One might think that with Odpadky and Smetí on his back, very little stuck to Wvécéw, but that was not the case; indeed, detritus and things continued to find their way on to him with even greater intensity and regularity. “I’ve developed a dust allergy because of you!” Odpadky said, using Wvécéw’s sleeve as his handkerchief. Odpadky’s new job had become a curse to Odpadky in the meantime; he cared little what either Wvécéw or Smetí had to do. Odpadky complained that Wvécéw’s work was below department standards. “Wvécéw thinks only of content and nothing of style.”

“Or perhaps it’s too much of style and nothing of content,” said Trosky. Either way he agreed and gave Wvécéw’s position to Smetí. Wvécéw was demoted to Odpadky’s old job as file clerk.

Odpadky no longer had time for office trivialities. “Send me a memo” became his signature line, and “in due time” he would get to it. The coworkers soon began making a game of “sending Odpadky a memo,” which even Trosky found amusing. The workers would scribble something down on a piece a paper, sometimes gibberish, and toss it at Wvécéw. By the end of the day Wvécéw would be covered in paper, the way kiosks are tacked with bills, advertisements, and announcements in Náměstí Nikam.

Then one day things took a turn for the worst.
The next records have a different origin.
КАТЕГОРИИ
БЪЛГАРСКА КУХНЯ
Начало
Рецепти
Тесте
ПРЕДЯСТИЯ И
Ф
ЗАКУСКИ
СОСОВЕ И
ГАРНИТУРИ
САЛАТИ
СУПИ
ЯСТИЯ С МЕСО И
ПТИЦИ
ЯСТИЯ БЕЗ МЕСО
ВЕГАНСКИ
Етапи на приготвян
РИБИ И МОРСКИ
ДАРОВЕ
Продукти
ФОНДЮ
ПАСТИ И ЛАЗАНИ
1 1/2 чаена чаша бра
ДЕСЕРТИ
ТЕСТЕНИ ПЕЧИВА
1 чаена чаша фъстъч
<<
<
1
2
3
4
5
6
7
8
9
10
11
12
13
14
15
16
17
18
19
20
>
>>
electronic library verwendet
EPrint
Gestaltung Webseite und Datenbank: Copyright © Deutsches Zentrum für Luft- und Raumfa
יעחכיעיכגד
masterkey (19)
Although Smetí was a bother to no one and performed Wvécéw’s old job competently, Odpadky, as Wvécéw suspected, was indolent and bungled everything. He could not handle his new responsibilities. Memos, some of them important, continued to pile up all over Wvécéw. “Wvécéw, Wvécéw,” Odpadky complained. “He’s never around when you need him, and my work is suffering! Who can find anything in such a mess he’s made.” “Yes, yes,” Trosky sympathized. “We’ll have to do something about that!” “I am here!” Wvécéw said, but no one could hear him or bothered to.
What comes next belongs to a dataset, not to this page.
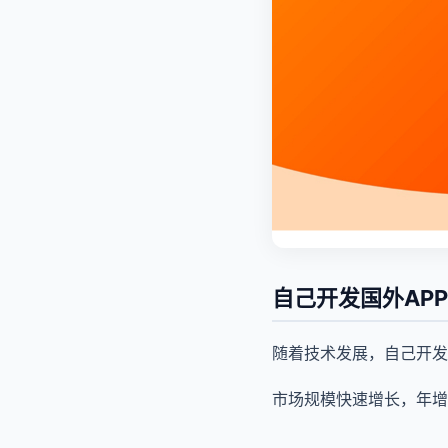
自己开发国外AP
随着技术发展，自己开发
市场规模快速增长，年增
It was late one evening. Wvécéw could barely see, and he was exhausted and hungry. He was having trouble breathing. He heard a flash of light and was sure he had collapsed, but it might have been Odpadky moving about (or perhaps more memos piling up) or Smetí kneeling at his evening prayers. Wvécéw felt as though he were experiencing his own burial. “How in the world could this have happened?” he muttered.

He heard several voices that he hoped were angels of god. “What shall we do with him,” a voice said. “I don’t know. We’d better get him out of here,” said someone else. “Take him to Sromořadí Špína with the others,” said a voice that sounded like Trosky’s. Wvécéw felt himself being carried away for what seemed a long time. And then all was darkness and peace.


A few writers (Lhář and Hlupák among them), who elsewhere have related this tale, like to tack on a happy ending to the story. In one version (probably Lhář’s) Šárka rescues Wvécéw by lovingly removing all that covered him, as if “she were picking the most beautiful flowers on a roadside hill.” Others (Pitomec especially) turned it into a horror story: Wvécéw resurrects into a monstrous golem that terrorizes the countryside.

The truth, as far as we can tell is this: Odpadky blew his brains out, splattering bloody matter all over poor Wvécéw, who remained as unaware as ever. “Now how did all this stuff get on me,” he whispered, the last words, in fact, we ever heard him say. Smetí seemed to have disappeared entirely (although he might have been busy working while all this was happening). We indeed took whatever you can call the thing we carted off to Sromořadí Špína (I was one of three men who carried it there). The very next day as it turned out, upon instructions of the authorities, bulldozers leveled the alley and soon built upon it a 30-meter brick water reservoir, surrounded by newly planted greenery. During the war, the tower’s basement was used by the Nazi SA for the interrogation and torture of communists and resistance fighters.